The 'Sly Company of People Who Care' is a book that lives up to its evocative title. Published earlier this year, it's recently won The Hindu Prize for best fiction. A disclaimer at the start -- I've known Rahul Bhattacharya for a few years, meeting him after his first book 'Pundits from Pakistan' was published. But there's a difference between knowing someone socially, and knowing them through their writing, and I'm delighted to say Rahul lives up to the praise he's been showered with.
It's no mean feat - His admirers have evoked Joseph Conrad (Pankaj Mishra's endorsement on the blurb of 'The Sly Company of People Who Care' says there's a "Conradian sense of wonder") and even VS Naipaul (literary reviews) - the jury's still out on what His Vidia-ness thinks of that.
'The Sly Company' picks from Rahul's experience living in Guyana for a year. He'd visited earlier, he says, while covering a cricket tour, and clearly felt a longing to go back. You could ask why Guyana? But I get the sense the reply you'd get would be why not?!

\'The Sly Company\' is something you should allow yourself to sink into, and leave your hectic fast-paced life behind.
He writes beautifully, including detailed observations on the physical settings he's exposed to, drenching you in the environment. The language can be challenging at first, the way dipping into any patois can be ... You start out feeling a bit of the strain, wondering at pronunciation, but have to allow yourself to ease into the drawl. Rahul is skilled, in that you find yourself keeping pace with his main character, someone who's incredibly self-aware.
In fact, the protagonist describes himself as a "slow ramblin' stranger" right at the outset... and then proceeds to take you along on mini-adventure after adventure.
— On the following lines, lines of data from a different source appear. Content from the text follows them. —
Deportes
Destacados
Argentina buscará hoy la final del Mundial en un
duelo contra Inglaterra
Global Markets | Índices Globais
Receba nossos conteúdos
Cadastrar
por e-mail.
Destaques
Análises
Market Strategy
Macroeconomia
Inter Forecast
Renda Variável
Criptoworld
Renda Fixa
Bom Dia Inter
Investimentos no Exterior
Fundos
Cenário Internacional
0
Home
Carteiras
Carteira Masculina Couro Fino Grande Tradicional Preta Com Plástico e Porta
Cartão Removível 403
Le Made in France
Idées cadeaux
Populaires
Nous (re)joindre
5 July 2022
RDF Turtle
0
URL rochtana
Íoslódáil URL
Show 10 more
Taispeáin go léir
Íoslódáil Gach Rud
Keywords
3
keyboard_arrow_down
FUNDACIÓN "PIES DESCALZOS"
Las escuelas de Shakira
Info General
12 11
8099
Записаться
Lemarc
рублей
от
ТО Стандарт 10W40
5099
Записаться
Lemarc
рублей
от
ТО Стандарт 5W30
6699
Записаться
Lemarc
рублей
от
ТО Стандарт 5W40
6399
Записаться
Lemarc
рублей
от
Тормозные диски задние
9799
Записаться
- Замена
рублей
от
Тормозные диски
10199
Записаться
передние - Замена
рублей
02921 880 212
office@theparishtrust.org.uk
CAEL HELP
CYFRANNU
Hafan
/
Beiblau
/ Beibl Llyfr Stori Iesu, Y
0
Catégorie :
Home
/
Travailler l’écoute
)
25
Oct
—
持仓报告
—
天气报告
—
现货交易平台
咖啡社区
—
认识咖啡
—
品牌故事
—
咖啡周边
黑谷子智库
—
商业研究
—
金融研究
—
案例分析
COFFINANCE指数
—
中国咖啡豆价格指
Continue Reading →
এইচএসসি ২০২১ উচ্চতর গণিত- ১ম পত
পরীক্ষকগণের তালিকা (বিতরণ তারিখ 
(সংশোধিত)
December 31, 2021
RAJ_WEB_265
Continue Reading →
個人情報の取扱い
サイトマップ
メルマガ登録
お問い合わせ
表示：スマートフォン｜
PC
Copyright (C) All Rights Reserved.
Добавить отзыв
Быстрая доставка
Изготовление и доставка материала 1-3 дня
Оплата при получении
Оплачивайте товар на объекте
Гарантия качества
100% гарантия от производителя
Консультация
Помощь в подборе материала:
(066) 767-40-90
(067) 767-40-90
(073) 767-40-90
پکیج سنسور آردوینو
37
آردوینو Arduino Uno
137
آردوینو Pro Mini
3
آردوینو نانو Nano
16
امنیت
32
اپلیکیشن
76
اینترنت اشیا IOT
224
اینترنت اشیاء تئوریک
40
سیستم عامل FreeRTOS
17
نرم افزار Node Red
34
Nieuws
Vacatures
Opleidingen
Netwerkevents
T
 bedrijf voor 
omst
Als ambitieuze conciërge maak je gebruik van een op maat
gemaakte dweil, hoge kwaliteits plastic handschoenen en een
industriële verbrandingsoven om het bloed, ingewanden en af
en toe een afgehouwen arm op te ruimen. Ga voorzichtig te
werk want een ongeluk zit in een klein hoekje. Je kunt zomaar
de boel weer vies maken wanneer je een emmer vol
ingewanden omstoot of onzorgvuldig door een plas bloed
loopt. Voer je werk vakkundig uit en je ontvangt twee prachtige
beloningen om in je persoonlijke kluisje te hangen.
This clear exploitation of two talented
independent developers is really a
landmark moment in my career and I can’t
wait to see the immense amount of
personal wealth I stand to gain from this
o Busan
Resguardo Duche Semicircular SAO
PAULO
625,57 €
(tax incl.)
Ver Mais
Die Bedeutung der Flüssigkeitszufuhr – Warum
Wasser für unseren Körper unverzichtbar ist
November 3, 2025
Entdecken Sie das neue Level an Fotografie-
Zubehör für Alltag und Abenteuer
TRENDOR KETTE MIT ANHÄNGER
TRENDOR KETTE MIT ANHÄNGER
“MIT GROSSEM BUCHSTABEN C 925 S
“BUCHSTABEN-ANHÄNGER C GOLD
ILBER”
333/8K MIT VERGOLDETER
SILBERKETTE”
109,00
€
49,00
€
From the con artist Baby, to Uncle Lance, to the alluring Jan, the characters are well-defined, the atmosphere clearly set.
Acknowledging his own gullibility, he's far from disheartened by his first encounter with Baby, and quickly sets up a plan to go "por-knocking" (panning for gold or diamonds) in the heart of Guyana...It's quite a hairy tale, matched in some ways by the book's startling climax, in Venezuela.
The narrator's practically the only legit East Indian these other characters have met, and is subject to various questions, as you'd imagine. In fact, the Kamasutra stereotype's clearly more wide-spread than we realise! Called guru from time to time, he's described as someone who's come to teach them the KS!
The writing is gripping, the landscape clearly etched, but as a reader I couldn't help but feel a sense of underlying sadness... Guyana sounds like a place any of us would love to visit - but perhaps not stay too long. It feels like it could lead to an unfathomable unravelling.
I'm sure Rahul would disagree.
'The Sly Company' is something you should allow yourself to sink into, and leave your hectic fast-paced life behind, at least for a while.